I’m there, “I will.”
“And say goodbye to Sorcha for me.”
“She already misses you. Even just to have someone to run her outfits by. ‘Does this go with this?’ I tend to slip into a trance and just nod, whereas you actually listen. That’s a genuine gift you have.”
“And don’t take shit off that daughter of yours. Okay? She’s a bully.”
“Tell me about it. She storted on me again the second you were out the door. She was like, ‘Let’s see how big you are now that you don’t have your friend for back-up anymore.’”
“Stand up to her.”
I tell him I will, even though I probably won’t.
He goes, “Gimme a hug.”
I pull him close to me and I hold him tight, like I never want to let him go. And I don’t mean it in that way, in case that’s what you’re thinking, even though his trapezius muscles have to be felt to be believed. I’d love to know his secret.
“There’s one more thing,” he goes. “It’s a small thank you gift.”
I’m there, “You didn’t need to get me a gift.”
I immediately hope it’s a speed boat. There’s a little bit of me that’s never actually grown up.

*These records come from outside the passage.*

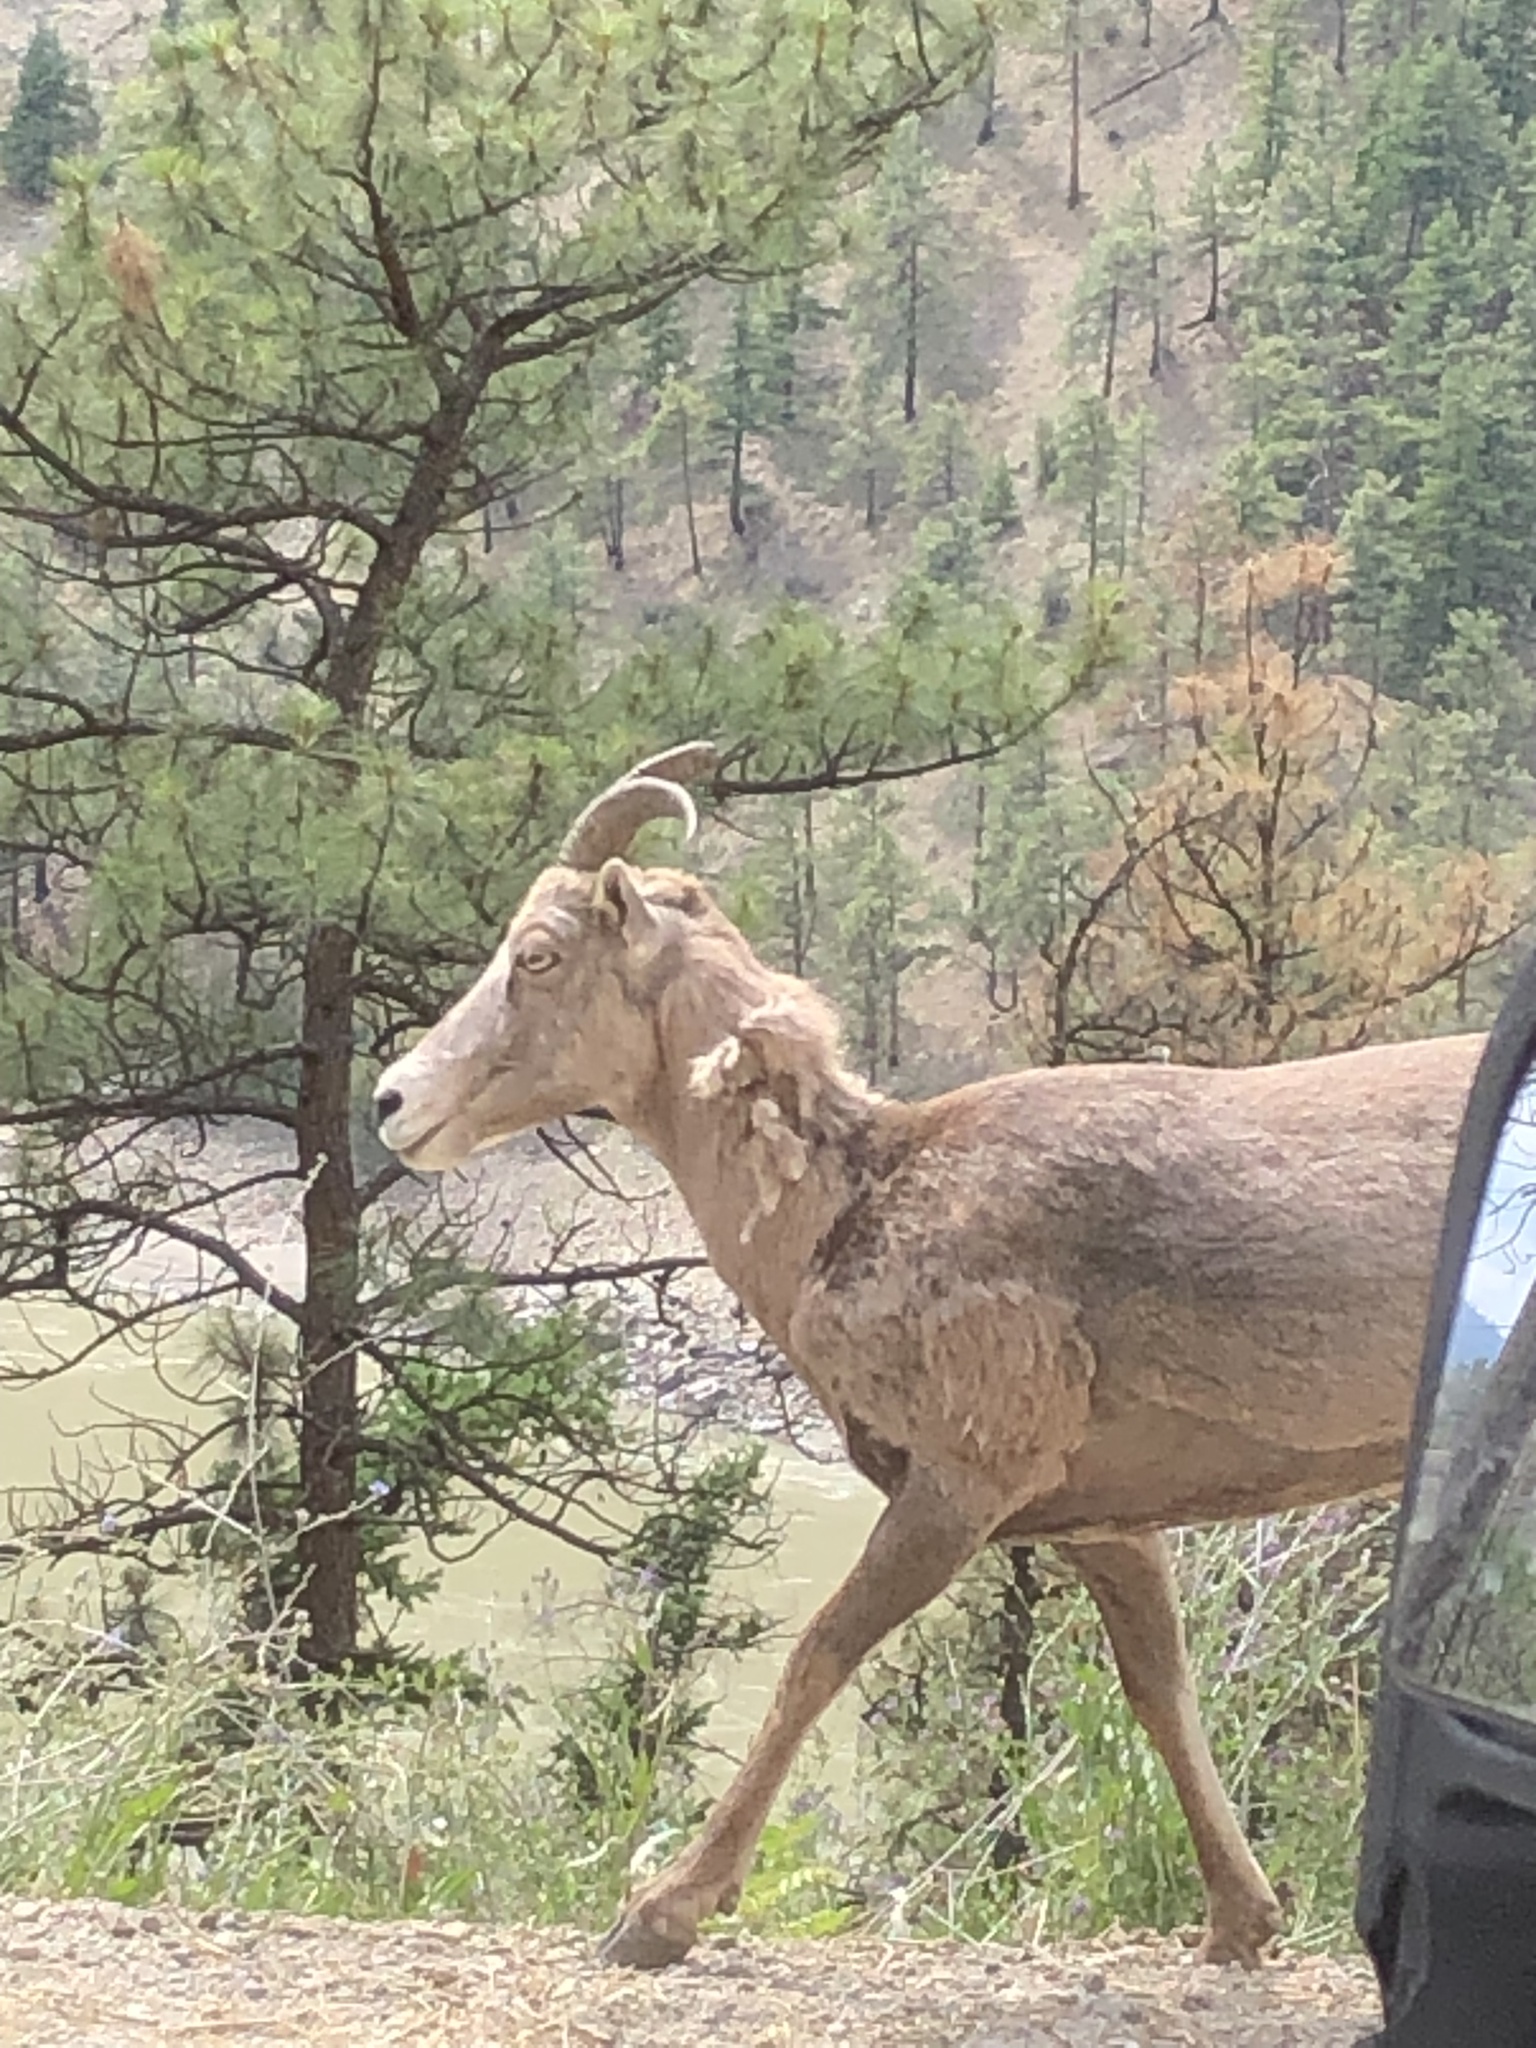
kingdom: Animalia
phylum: Chordata
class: Mammalia
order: Artiodactyla
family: Bovidae
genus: Ovis
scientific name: Ovis canadensis
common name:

He’s like, “That Leinster Schools final you played in.”
The Chad was a massive, massive fan of my rugby. It was one of the things we bonded over.
I’m there, “What about it?”
He goes, “I uploaded it onto YouTube. The entire match.”
That floors me. I’m too in shock to even speak.
He’s there, “People need to see it, Ross. The entire world needs to realise how good you were.”
He gives me a manly slap on the upper orm, then he goes, “However short our time, it’s been one of the greatest privileges of my life to be your friend,” and then he turns and he leaves – gone to bring happiness to someone else’s life, maybe even yours.
I wipe away a genuine tear, then under my breath, I go, “Same.”